Trouble is, the following generation – sometimes called the “Echo baby boomers” of 1982 – 1995 – wanted the same stuff, but have found themselves operating in a less secure environment. They can no longer rely on jobs for life, the cost of their pensions has rocketed and can no longer be borne, and while inflation may have been within reasonable limits, there are two OTHER kinds of inflation which have hit our society very hard. One is property inflation: a house is no longer something to live in, but an investment, something that everyone has to have because renting is for losers, something to be improved and sold on, the stuff of silly television programmes for idle women during their lonely days. When The GOS and Mrs.GOS were first married, a nice three-bed semi in London cost £6,000. Now it would be one hundred times that. How's that for inflation?
 
The other inflation is the inflation of expectation.
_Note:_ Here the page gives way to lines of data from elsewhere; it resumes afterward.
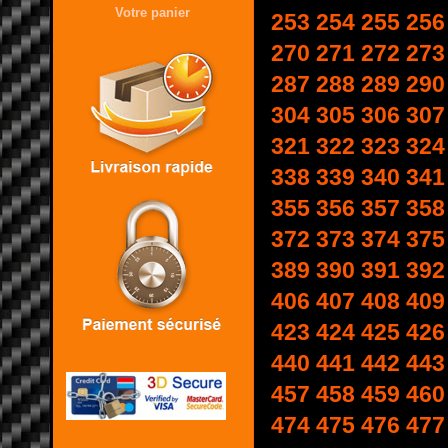
Votre panier
253
254
255
256
270
271
272
273
287
288
289
290
304
305
306
307
321
322
323
324
338
339
340
341
355
356
357
358
372
373
374
375
389
390
391
392
406
407
408
409
423
424
425
426
440
441
442
443
457
458
459
460
474
475
476
477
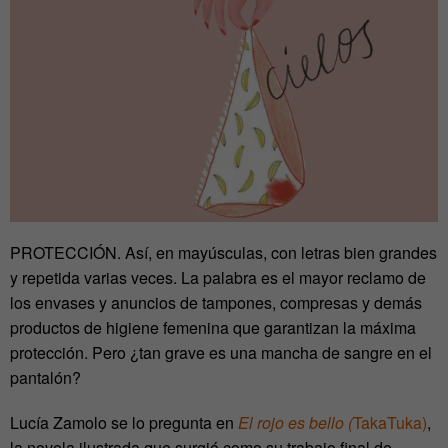
PROTECCIÓN. Así, en mayúsculas, con letras bien grandes
y repetida varias veces. La palabra es el mayor reclamo de
los envases y anuncios de tampones, compresas y demás
productos de higiene femenina que garantizan la máxima
protección. Pero ¿tan grave es una mancha de sangre en el
pantalón?
Lucía Zamolo se lo pregunta en
El rojo es bello (
TakaTuka)
,
la novela ilustrada que surgió como su trabajo final de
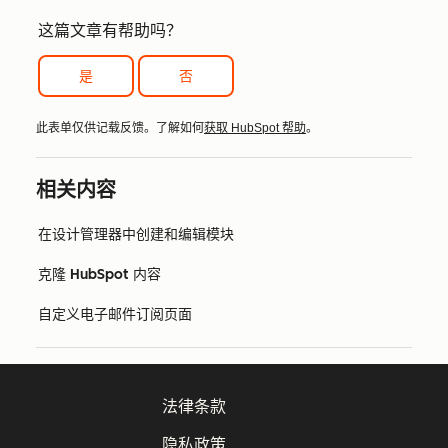
这篇文章有帮助吗？
是
否
此表单仅供记载反馈。了解如何
获取 HubSpot 帮助
。
相关内容
在设计管理器中创建和编辑模块
克隆 HubSpot 内容
自定义电子邮件订阅页面
法律条款
隐私政策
In those balmy days of the early Grumpy Marriage, it never occurred to Mr. and Mrs.GOS to fly to Florida or the Seychelles for their hols. A camping holiday in Wales or a rented cottage in Brittany was adventure enough. And cars – the Grumpy Austin Allegro cost £1200 in 1974. It was a dreadful car by modern standards. A similarly-sized small family saloon today – a Ford Focus, for instance – is bigger, faster, safer, more comfortable, more economical, and has far more mod cons. Of course, we all want these benefits. We might even feel we have a right to drive a car that is economical and safe. But it costs ten times as much, a full 20% more than “ordinary” inflation since 1974.
 
Not that our children of the “Echo baby boom” will accept all that. No, they blame us – there is even a well-known book available by politician David Willetts, called “The Pinch: How the Baby Boomers Took Their Children's Future”. We hope he isn't going to expect any of our votes at the next election. We didn't “take” anything. We paid for what we got, in full, out of our salaries. Our kids should do the same. “Wanker Willetts” - how apt.
 
Back to the book again. Michael reserves his greatest ire for the good people of Greece. Well, the Greeks, anyway ...
 
Here is a country where the railway system costs €700m a year to run, earns revenues of €100m, and the average salary is €65,000; where “the first thing a government does in an election year is to pull the tax collectors off the streets”; where if the tax laws were enforced “every doctor in Greece would be in jail”.
 
“In Greece the money was borrowed by the state: the debts are the debts of the Greek people, but the people want no part of them. The Greeks already have taken to the streets, violently, and have been quick to find people outside of Greece to blame for their problems”.
 
Goldman Sachs are reported to have been paid fees of $300m for “a series of apparently legal but nonetheless repellent deals designed to hide the Greek government's true level of indebtedness” - a concealment that enabled Greece to join the euro and gain access to long-term borrowing at one-third the levels they would otherwise have been charged. “The investment bankers taught the Greek government how to securitise future receipts from the national lottery, highway tolls, airport landing fees and even funds granted to the country by the EU. Any future stream of income that could be identified was sold for cash up front and spent”.

 
All in all, Lewis's book sounds like a good and illuminating read. The GOS has already ordered his copy, and you can get yours here. We think the one prediction we can make in these uncertain times, though, is that reading it won't actually make you any happier.